I seem to find jerry yanking me back and forth. TODAY I woke up at 1040, yelled hey jerry take your meds, do your bsugar. well from that point until 1 something i continued the chant before it dawned on me HEY SHUT UP. i got up to take a pill, had still a good 8oz or more water in my cup as i walked by him to go to my room, the water found itself coating him. Needless to say he got up then. I simply dressed and left for the day. I came home around 730 and he was up and watching tv. so he mustve done what he needed to , or not. There was nothing written on his papers, just the first bloodsugar level. that was all. so he will have nothing to show the nutritionist, i guess what ticks me is -damn its embarrassing to sit there and have someone think what an idiot when hes not! and worse yet--IM married to it!! 20years !! where is this thinking coming from?? when do i care what others think? HE irks me that all these years i have stayed up around the clock doing research, suffering being soo tired at work, LITERALLY holding my head up with one hand while scouring the most innate websites, JUST in case something was there i could use to help jerry. YEARSSSSS i did this.
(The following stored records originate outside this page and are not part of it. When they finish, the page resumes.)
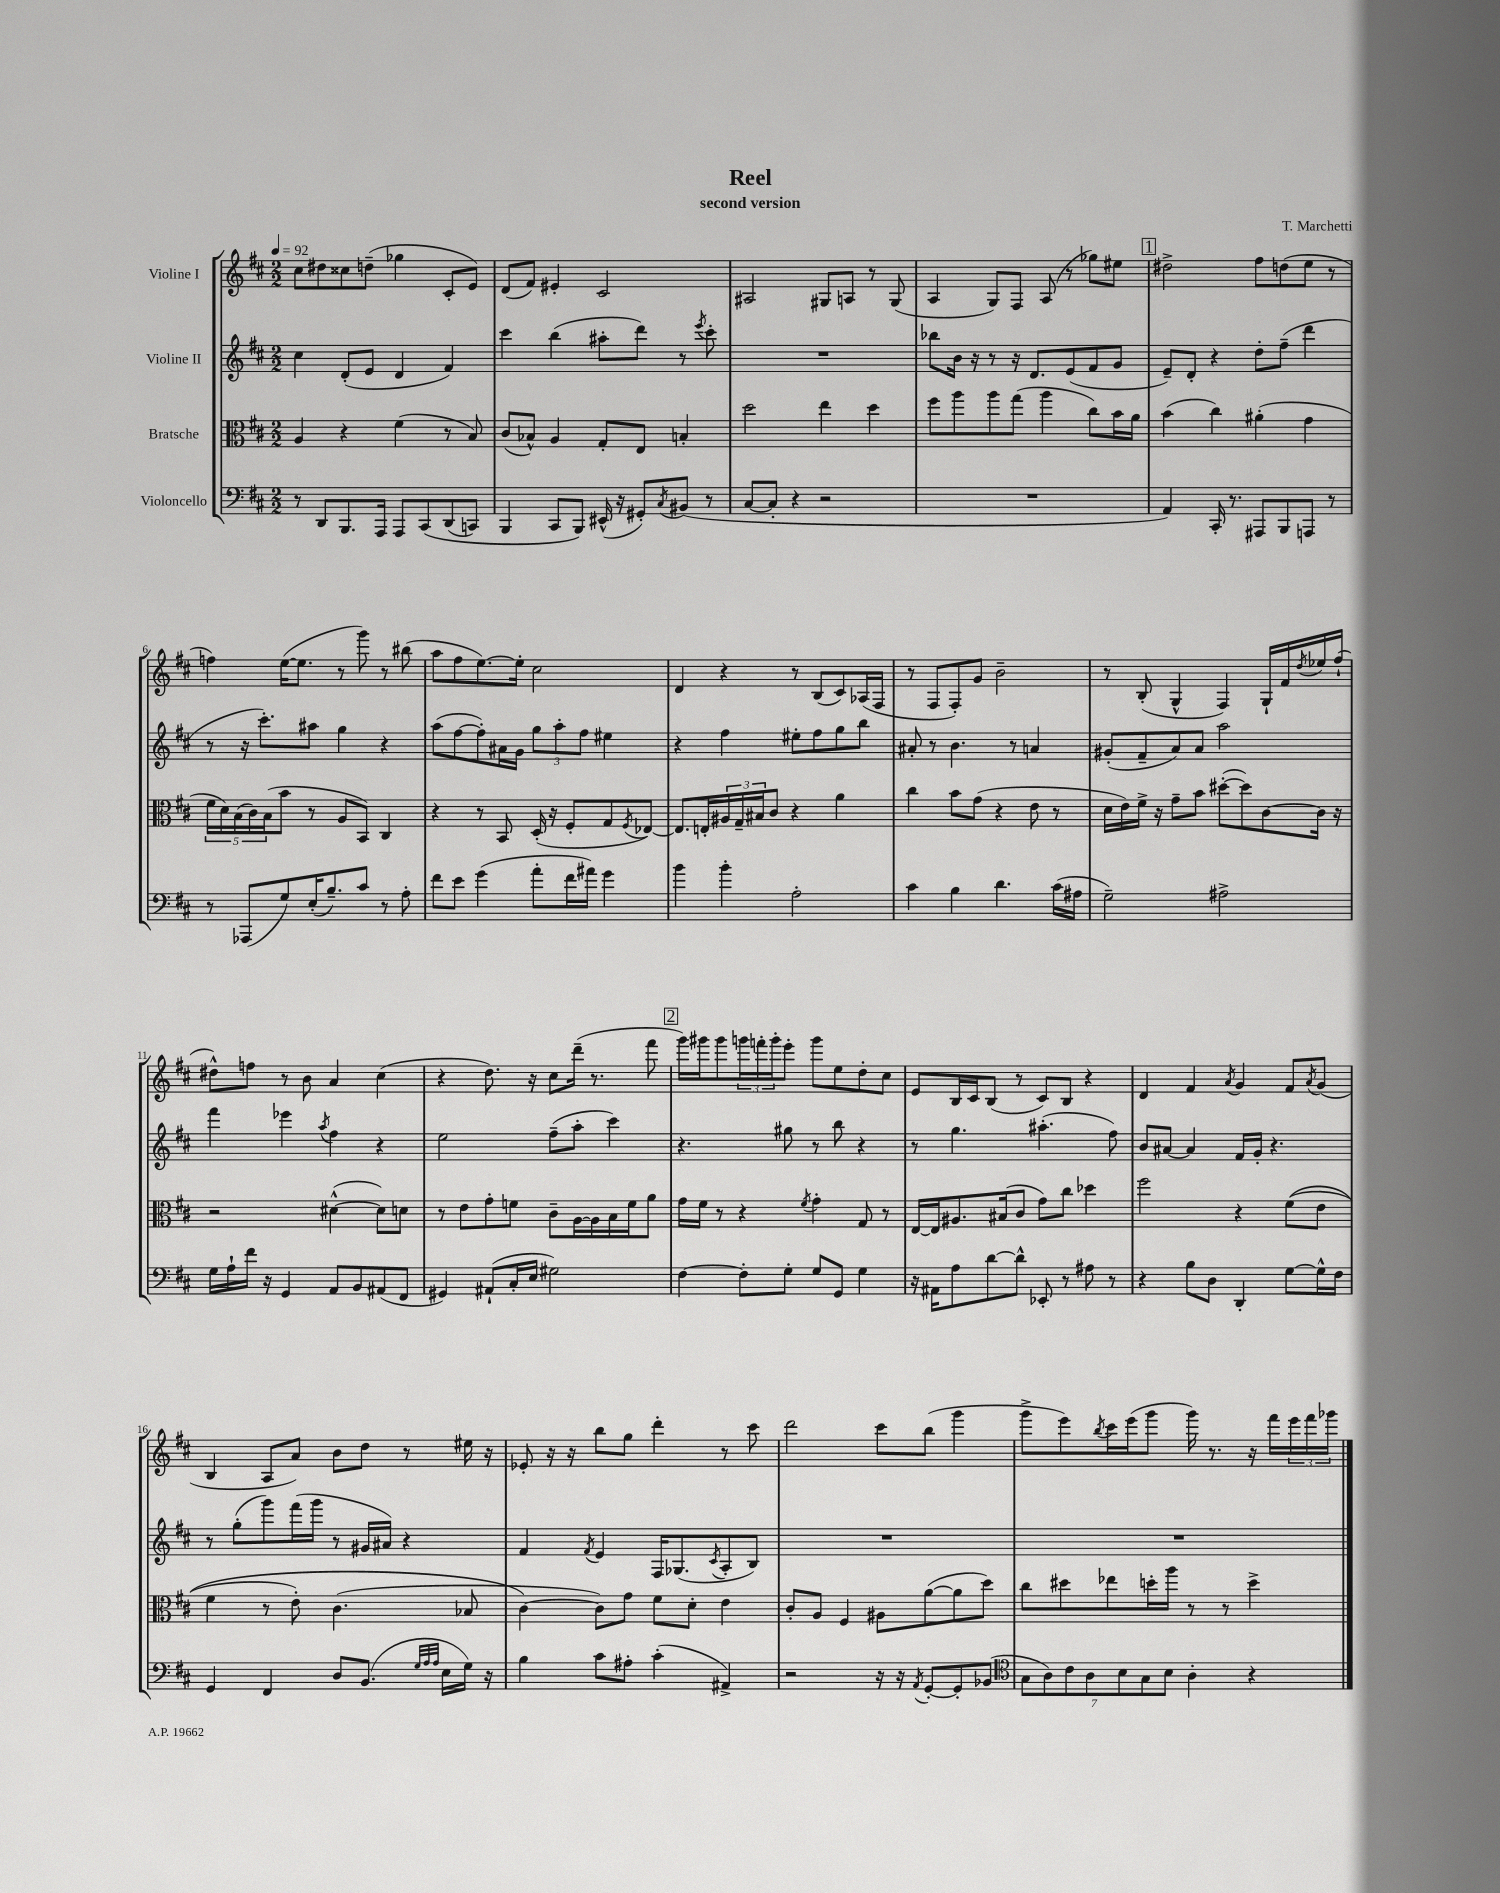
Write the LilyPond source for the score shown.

\header { title = "Reel" composer = "T. Marchetti" subtitle = "second version" }
<<
\new StaffGroup <<
\new Staff = "s0" \with { instrumentName = "Violine I" } {
    \clef treble \key d \major \numericTimeSignature \time 2/2 \tempo 4 = 92
    cis''8 dis''8 cisis''8 d''8--( ges''4 cis'8-. e'8) |
    d'8( fis'8) eis'4-. cis'2 |
    ais2 gis8 a8 r8 gis8( |
    a4 g8) fis8 a8( r8 ges''8) eis''8 |
    \mark \markup { \box "1" } dis''2-> fis''8 d''8( e''8 r8 |
    f''4) e''16~( e''8. r8 g'''8) r8 bis''8( |
    a''8 fis''8 e''8.~) e''16-. cis''2 |
    d'4 r4 r8 b8( cis'8) aes16( fis16 |
    r8 fis8 fis8-.) g'8 b'2-- |
    r8 b8-.( g4-^ fis4) g16-! fis'16 \acciaccatura { d''8 } ees''16 fis''16-!( |
    dis''8-^) f''8 r8 b'8 a'4 cis''4( |
    r4 d''8.) r16 cis''8 d'''16--( r8. fis'''8 |
    \mark \markup { \box "2" } g'''16) gis'''16 gis'''8 \tuplet 3/2 { g'''16 f'''16-. g'''16-. } e'''8-. g'''8 e''8 d''8-. cis''8 |
    e'8 b16 cis'16 b8( r8 cis'8) b8 r4 |
    d'4 fis'4 \acciaccatura { a'8 } g'4 fis'8 \acciaccatura { a'8 } g'8( |
    b4 a8 a'8) b'8 d''8 r8 eis''16 r16 |
    ees'8-. r16 r16 b''8 g''8 d'''4-. r8 cis'''8 |
    d'''2 cis'''8 b''8( g'''4 |
    g'''8-> e'''8) \acciaccatura { b''8 } cis'''16 e'''16( g'''8 g'''16) r8. r16 fis'''16 \tuplet 3/2 { e'''16 fis'''16 ges'''16 } \bar "|." |
}
\new Staff = "s1" \with { instrumentName = "Violine II" } {
    \clef treble \key d \major \numericTimeSignature \time 2/2
    cis''4 d'8-.( e'8 d'4 fis'4) |
    cis'''4 b''4( ais''8-. d'''8) r8 \acciaccatura { e'''8 } cis'''8-. |
    R1 |
    bes''8 b'16 r16 r8 r16 d'8. e'8( fis'8 g'8 |
    \mark \markup { \box "1" } e'8--) d'8-. r4 d''8-. fis''8--( d'''4 |
    r8 r16 cis'''8.-.) ais''8 g''4 r4 |
    a''8( fis''8~ fis''8-.) ais'16 g'16 \tuplet 3/2 { g''8 a''8-. fis''8 } eis''4 |
    r4 fis''4 eis''8-. fis''8 g''8 b''8 |
    ais'8-. r8 b'4. r8 a'4 |
    gis'8-.( fis'8-- a'8) a'8 a''2 |
    fis'''4 ees'''4 \acciaccatura { a''8 } fis''4 r4 |
    e''2 fis''8--( a''8-. cis'''4) |
    \mark \markup { \box "2" } r4. gis''8 r8 b''8 r4 |
    r8 g''4. ais''4.-.( fis''8) |
    b'8 ais'8~ ais'4 fis'16 g'16-. r4. |
    r8 g''8-.( g'''8) fis'''16( g'''16 r8 gis'16 ais'16) r4 |
    fis'4 \acciaccatura { fis'8 } e'4 fis16 ges8.( \acciaccatura { cis'8 } a8-. b8) |
    R1 |
    R1 \bar "|." |
}
\new Staff = "s2" \with { instrumentName = "Bratsche" } {
    \clef alto \key d \major \numericTimeSignature \time 2/2
    a4 r4 fis'4( r8 b8) |
    cis'8( bes8-^) a4 g8-. e8 b4-. |
    d''2 e''4 d''4 |
    fis''8 a''8 a''8 g''8( a''4 cis''8) b'16 a'16 |
    \mark \markup { \box "1" } b'4( cis''4) ais'4-.( g'4 |
    \tuplet 5/4 { fis'16 d'16) b16( cis'16) b16( } b'8 r8 a8 b,8) cis4 |
    r4 r8 b,8 d16-.( r16 fis8-. g8 \acciaccatura { fis8 } ees8~) |
    ees8. e16-. \tuplet 3/2 { ais16 g16-- bis16 } cis'8 r4 a'4 |
    cis''4 b'8 g'8( r4 e'8 r8 |
    d'16 e'16) fis'16-> r16 g'8-- b'8 dis''8~-.( dis''8) cis'8~ cis'16 r16 |
    r2 dis'4~-^( dis'8) d'8 |
    r8 e'8 g'8-. f'8 cis'8-- a16~ a16 b16 f'16 a'8 |
    \mark \markup { \box "2" } g'16 fis'16 r8 r4 \acciaccatura { fis'8 } g'4-. g8 r8 |
    e16~ e16 ais8. bis16( cis'8 g'8) cis''8 des''4 |
    fis''2 r4 fis'8(\( e'8 |
    fis'4 r8 e'8-.) cis'4.( bes8 |
    cis'4~\) cis'8) g'8 fis'8 d'8-. e'4 |
    cis'8-. a8 fis4 ais8 a'8~( a'8 d''8) |
    cis''8 dis''8 ees''8 d''16-. a''16 r8 r8 d''4-> \bar "|." |
}
\new Staff = "s3" \with { instrumentName = "Violoncello" } {
    \clef bass \key d \major \numericTimeSignature \time 2/2
    r8 d,8 b,,8. a,,16 a,,8 cis,8\( d,8( c,8) |
    b,,4 cis,8 b,,8\) eis,16-^( r16 gis,8-.) \acciaccatura { cis8 } bis,8( r8 |
    cis8~ cis8-. r4 r2 |
    R1 |
    \mark \markup { \box "1" } a,4) cis,16-. r8. ais,,8 b,,8 a,,8 r8 |
    r8 aes,,8( g8) e16-.( b8.--) cis'8 r8 a8-. |
    fis'8 e'8 g'4( a'8-. fis'16 ais'16) g'4 |
    b'4 b'4-. a2-. |
    cis'4 b4 d'4. cis'16( ais16 |
    g2--) ais2-> |
    g16 a16-! fis'16 r16 g,4 a,8 b,8 ais,8( fis,8 |
    gis,4) ais,8-!( cis16-. e16 gis2) |
    \mark \markup { \box "2" } fis4~ fis8-. g8-. g8 g,8 g4 |
    r16 ais,16 a8 d'8~ d'8-^ ees,8-. r8 ais8 r8 |
    r4 b8 d8 d,4-. g8~ g16-^ fis16 |
    g,4 fis,4 d8 b,8.( \grace { g32 a32 a32 } e16 g16) r16 |
    b4 cis'8 ais8-. cis'4-.( ais,4->) |
    r2 r16 r16 \acciaccatura { a,8 } g,8~-. g,8-. bes,8( |
    \clef tenor \tuplet 7/4 { g8 a8) cis'8 a8 b8 g8 b8 } a4-. r4 \bar "|." |
}
>>
>>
NOT that i begrude him it, because he COULDNT do for himself . he was too sick to sit here, but that he throws it back in my face, as being worthless and countless, by not picking up the reins and taking care of himself from this point on is a blow and shows me he couldnt give a crap for what i went thru. The years of sitting beside a hospital bed in an upright chair(up to 12 days at a time) (i might have eaten a snack ONCE a day, and if a Friend hadnt brought me meals ONE stay i wouldnt have eaten at all! ), fighting doctors, my legs swelling my back aching (i even had to sleep on the floor at the door once )and still juggling bills and missing work making all of it harder he just cant seem to give it any value by using it to better himself, just ticks me off.. guess im whining. woe is me.. all my sacrificing for what?? more grief? i guess im brooding and being selfish, that i would actually expect him to take care of himself. sheez. maybe i need my head checked !!